Exercices —
1. Reproduisez à l'identique le passage du texte sur la corruption au Mali qui va de « Ce mouvement, sans » jusqu'à « comme le CDR. ».
2. Dupliquez sans rien changer les lignes, et non le texte, depuis la ligne contenant « Item 4 - Scale, weight shown, in g. » jusqu'à celle contenant « Recorded: 7200 rpm », ces deux lignes comprises. Laissez les images hors de votre réponse.

Le président Donald Trump s’apprête à déployer l’armée américaine le long de la frontière sud de son pays pour intercepter et refouler les migrants clandestins venant du Mexique. Particulièrement visée par cette initiative est une caravane anti-corruption partie d’Amérique Centrale, avec à son bord plus d’un millier de ressortissants, principalement du Honduras, fuyant la corruption et le crime organisé dans leurs pays. Cette caravane est la traduction en fait concret du ras le bol général et de l’impuissance ressentis par les populations de cette partie du monde face à la corruption qui gangrène leurs pays.
Ce sentiment est largement partagé par les populations du reste du monde, en particulier les populations africaines. Dans le cas spécifique du Mali, la frustration et l’exaspération des populations face au fléau de la corruption se manifestent de plus en plus par l’émergence de mouvements comme le CDR (Collectif de défense de la République) du jeune activiste Mohamed Youssouf Bathily, connu sous le nom de Rasbath.
Ce mouvement, sans doute le plus populaire de tous les mouvements anti-corruption dans notre pays, surfe sur la vague de frustration, d’exaspération, et même d’indignation suscitée par l’échec de toutes les politiques mises en œuvre pour combattre la corruption dans notre pays au cours des cinquante dernières années.
Aucune des lois adoptées, aucun des organes créés n’ont permis de réduire, encore moins d’éradiquer le phénomène de la corruption dans notre pays. Ces échecs répétés ont créé chez le citoyen lambda le sentiment diffus que les pouvoirs publics manquent de volonté, de détermination et de patriotisme dans leurs efforts de lutte contre la corruption, et expliquent en grande partie la popularité de mouvements comme le CDR.
Parallèlement à ce sentiment de frustration répandu subsiste la réalité de nos comportements de tous les jours, qui alimentent et attisent la corruption dans notre pays. Le problème chez nous au Mali plus qu’ailleurs est que la corruption n’est pas l’apanage exclusif des différents régimes qui se succèdent au pouvoir. Nos populations, dans leur écrasante majorité pour ne pas dire leur totalité, sont tout aussi corrompues que les régimes qu’elles décrient tant, comme on a pu le voir avec le fiasco de la loi sur l’enrichissement illicite.
Cette loi, sans être parfaite, offrait une opportunité réelle à notre pays de réduire de manière significative la corruption dans notre administration publique, ce qui aurait eu des répercussions positives sur tous les secteurs de notre économie. Malheureusement, la loi sur l’enrichissement illicite, qui aurait obligé les employés du secteur public à déclarer leurs biens aux fins de comparaison avec leurs revenus légitimes, n’a pas pu résister aux assauts répétés des élus de l’Assemblée Nationale et des syndicats des travailleurs entre autres.

Lignes extraites —
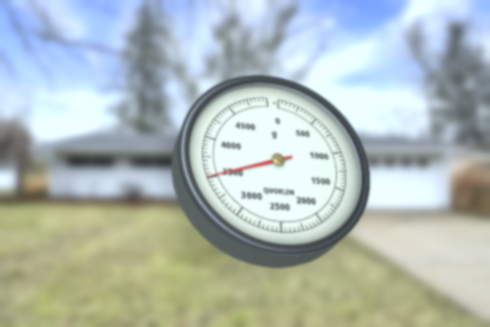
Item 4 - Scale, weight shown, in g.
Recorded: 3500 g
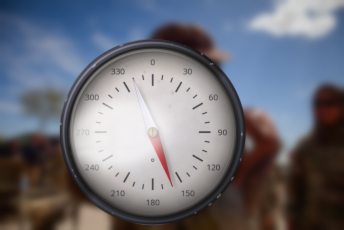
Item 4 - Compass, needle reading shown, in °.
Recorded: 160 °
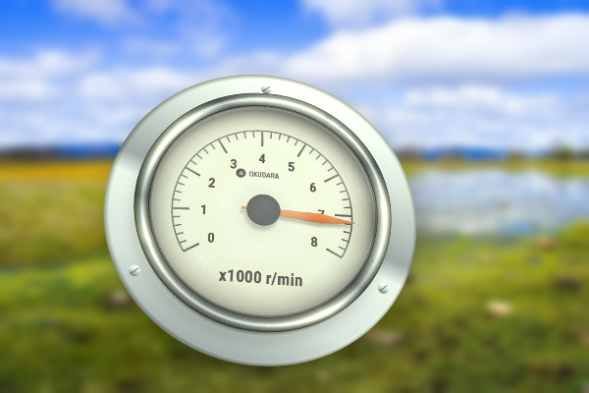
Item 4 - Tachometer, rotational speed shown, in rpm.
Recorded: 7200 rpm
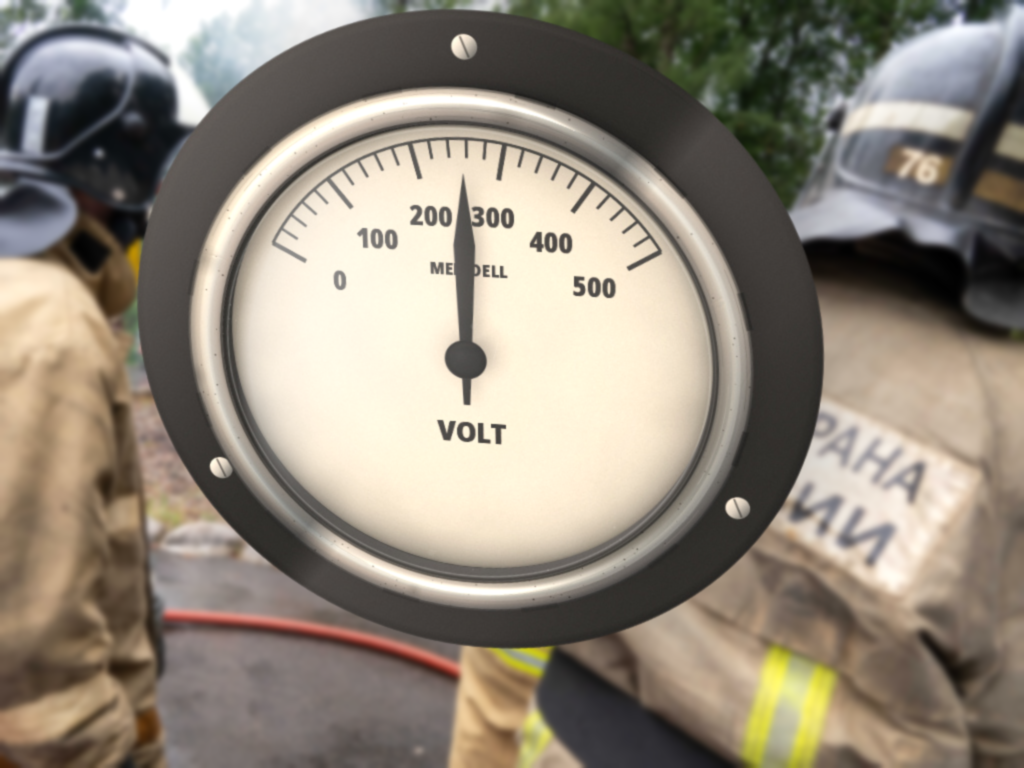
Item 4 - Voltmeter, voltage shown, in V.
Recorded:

* * *

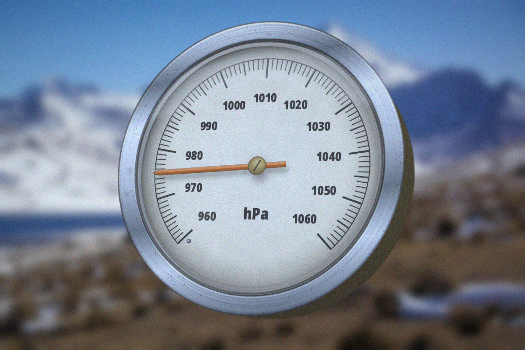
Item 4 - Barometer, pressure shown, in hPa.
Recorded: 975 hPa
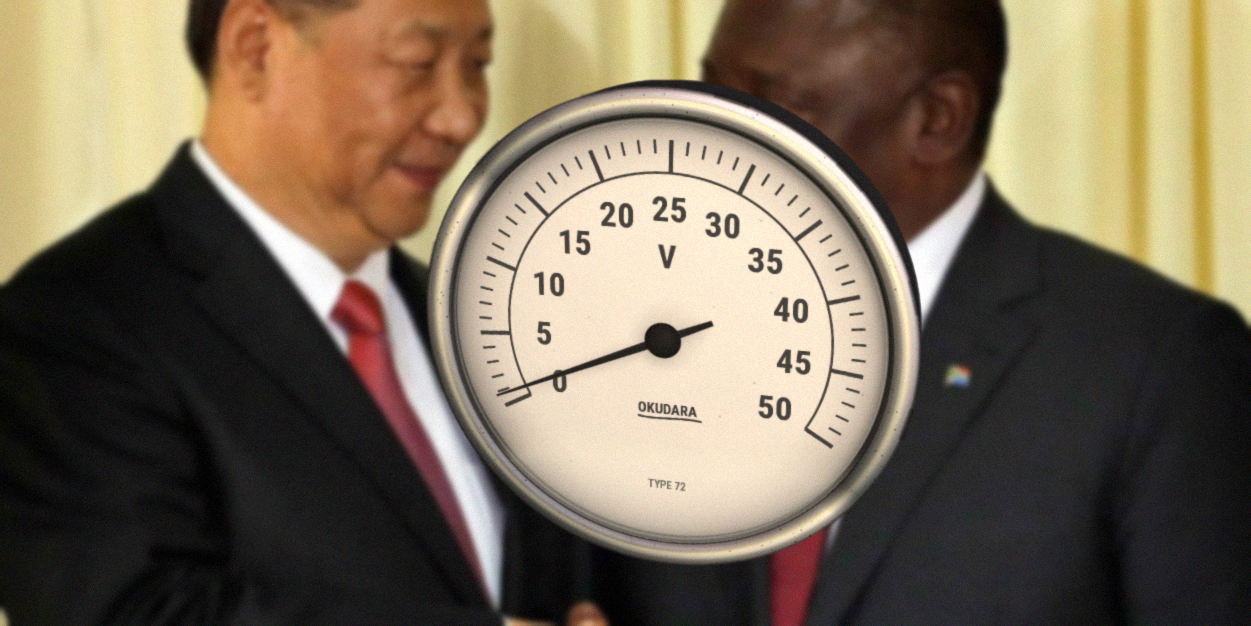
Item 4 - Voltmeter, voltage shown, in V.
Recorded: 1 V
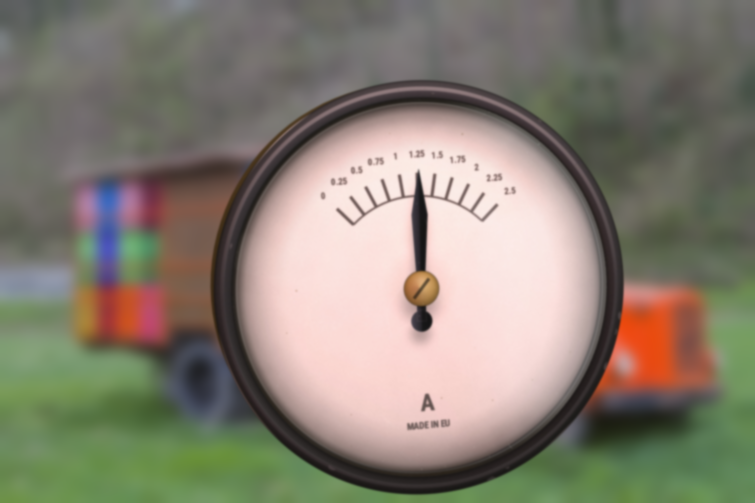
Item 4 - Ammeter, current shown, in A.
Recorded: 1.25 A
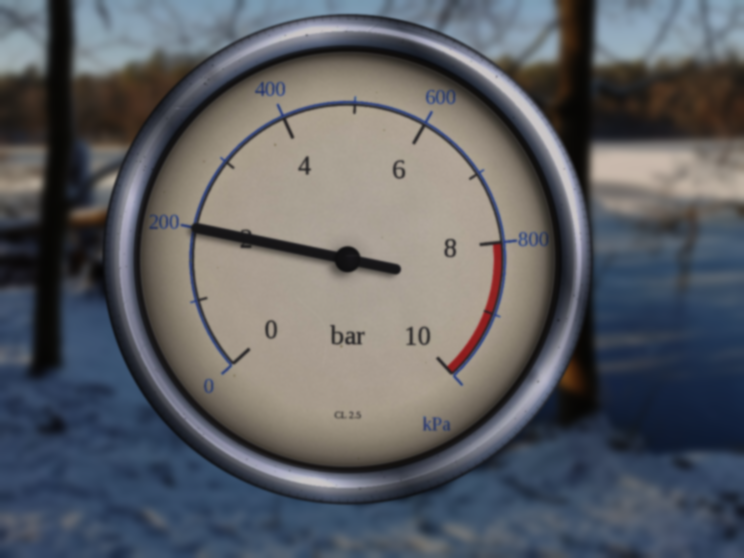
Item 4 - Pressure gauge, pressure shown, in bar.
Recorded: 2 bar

--

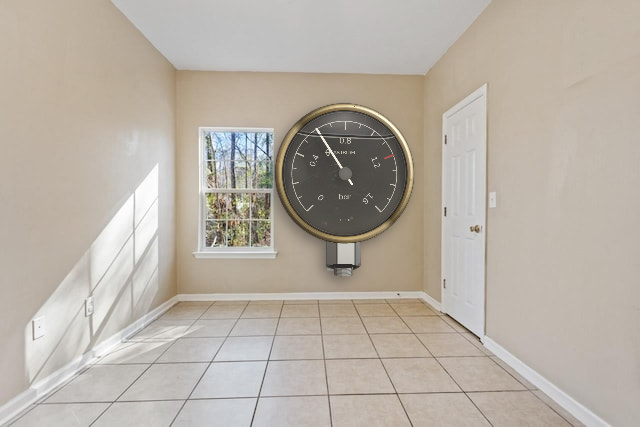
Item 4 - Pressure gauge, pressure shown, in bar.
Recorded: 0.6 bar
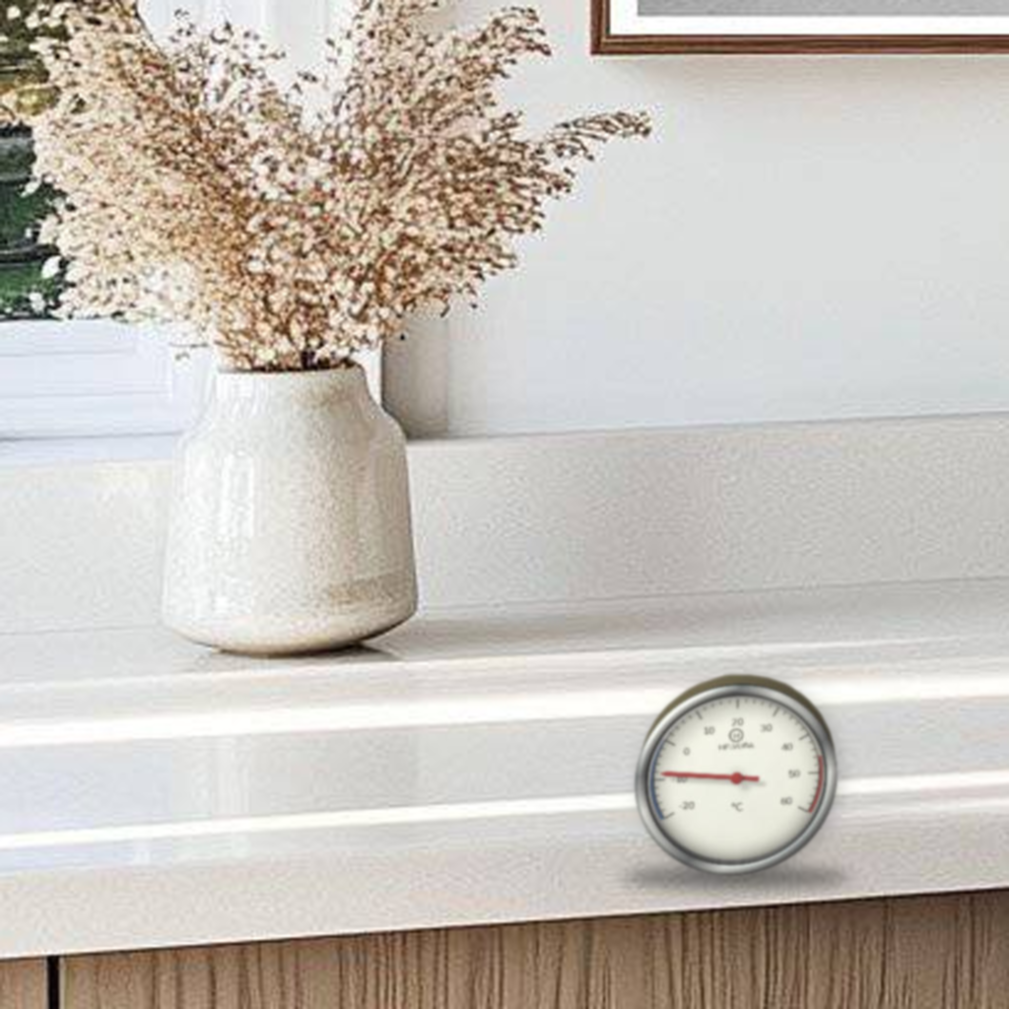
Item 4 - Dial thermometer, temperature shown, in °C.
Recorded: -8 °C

Corrigés —
1.
Ce mouvement, sans doute le plus populaire de tous les mouvements anti-corruption dans notre pays, surfe sur la vague de frustration, d’exaspération, et même d’indignation suscitée par l’échec de toutes les politiques mises en œuvre pour combattre la corruption dans notre pays au cours des cinquante dernières années.
Aucune des lois adoptées, aucun des organes créés n’ont permis de réduire, encore moins d’éradiquer le phénomène de la corruption dans notre pays. Ces échecs répétés ont créé chez le citoyen lambda le sentiment diffus que les pouvoirs publics manquent de volonté, de détermination et de patriotisme dans leurs efforts de lutte contre la corruption, et expliquent en grande partie la popularité de mouvements comme le CDR.

2.
Item 4 - Scale, weight shown, in g.
Recorded: 3500 g
Item 4 - Compass, needle reading shown, in °.
Recorded: 160 °
Item 4 - Tachometer, rotational speed shown, in rpm.
Recorded: 7200 rpm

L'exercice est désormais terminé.